700 mil jovens cearenses não estudam, não trabalham e não procuram emprego

A primeira negação é a do nome – a identificação, o ser completo – por estar em uma área de vulnerabilidade social; outras negações vêm a partir daí: M. tem 25 anos, quatro filhos, a morte da mãe alcoólatra “afogada” em uma fossa e a memória do abuso sexual que sofreu do pai, mora em uma vila localizada na rua de terra sem saneamento, no Grande Bom Jardim, é cercada pelo nada dos terrenos baldios e do tempo que morou em abrigo. M. abandonou ainda a escola, na sétima série, e a sobrevivência é o sim que ela própria se dá: trabalhou como faxineira; fez marmitas, sequilhos e lanches; refez-se empregada doméstica; hoje; “negocia” eletrodomésticos seminovos. E até curar a crise intestinal de um dos filhos, M. adiou o sonho de montar um churrasquinho na esquina da vila.

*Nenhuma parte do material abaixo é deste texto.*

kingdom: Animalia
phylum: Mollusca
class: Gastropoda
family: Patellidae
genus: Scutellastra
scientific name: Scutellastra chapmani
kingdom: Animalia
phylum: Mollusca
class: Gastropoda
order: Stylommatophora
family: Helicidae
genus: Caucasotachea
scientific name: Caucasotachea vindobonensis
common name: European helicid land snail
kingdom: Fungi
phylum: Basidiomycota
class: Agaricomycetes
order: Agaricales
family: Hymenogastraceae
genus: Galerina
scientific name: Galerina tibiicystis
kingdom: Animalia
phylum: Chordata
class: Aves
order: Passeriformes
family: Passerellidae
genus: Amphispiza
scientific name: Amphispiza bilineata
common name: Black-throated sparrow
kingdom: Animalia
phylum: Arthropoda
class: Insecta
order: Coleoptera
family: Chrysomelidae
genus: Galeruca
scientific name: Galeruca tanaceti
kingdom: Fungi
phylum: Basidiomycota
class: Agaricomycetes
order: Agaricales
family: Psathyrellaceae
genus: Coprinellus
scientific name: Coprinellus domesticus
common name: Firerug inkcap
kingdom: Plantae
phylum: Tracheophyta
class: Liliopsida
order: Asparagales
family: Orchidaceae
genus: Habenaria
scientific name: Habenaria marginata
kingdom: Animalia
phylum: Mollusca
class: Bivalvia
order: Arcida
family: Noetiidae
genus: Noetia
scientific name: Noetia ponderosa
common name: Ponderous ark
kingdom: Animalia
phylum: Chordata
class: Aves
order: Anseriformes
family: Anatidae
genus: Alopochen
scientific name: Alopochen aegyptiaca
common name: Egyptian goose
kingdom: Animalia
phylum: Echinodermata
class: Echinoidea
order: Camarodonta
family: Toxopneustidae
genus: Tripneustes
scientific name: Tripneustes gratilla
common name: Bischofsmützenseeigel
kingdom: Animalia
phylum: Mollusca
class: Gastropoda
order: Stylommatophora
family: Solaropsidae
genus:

A história essencial de M., contada por ela, é a extensão de uma pesquisa que faz uma ponte até o viver e o querer das juventudes que políticas públicas de inserção no mercado de trabalho ainda não alcançam. “Eles dizem não ao não” retrata pessoas entre 16 e 29 anos, do Grande Bom Jardim – periferia configurada como o quarto bairro mais vulnerável de Fortaleza e onde a juventude é a maior parcela de moradores (60%) – , que nem estudam, nem trabalham de maneira formal e nem estão procurando emprego, conhecidas como a Geração N: um universo de quase 700 mil jovens no Estado, segundo espelha o estudo.

A pesquisa foi encomendada pelo Instituto Dragão do Mar ao Laboratório das Artes e das Juventudes da Universidade Federal do Ceará (Lajus/UFC) e em parceria com o Instituto Oca. Cerca de 22% dos jovens moradores do Grande Bom Jardim nem estudam e nem trabalham (“nem, nem”); outros 14,4% nem estudam, nem trabalham e nem estão procurando emprego (“nem, nem, nem”). As mulheres são desse público, em relação aos homens, destaca a pesquisa.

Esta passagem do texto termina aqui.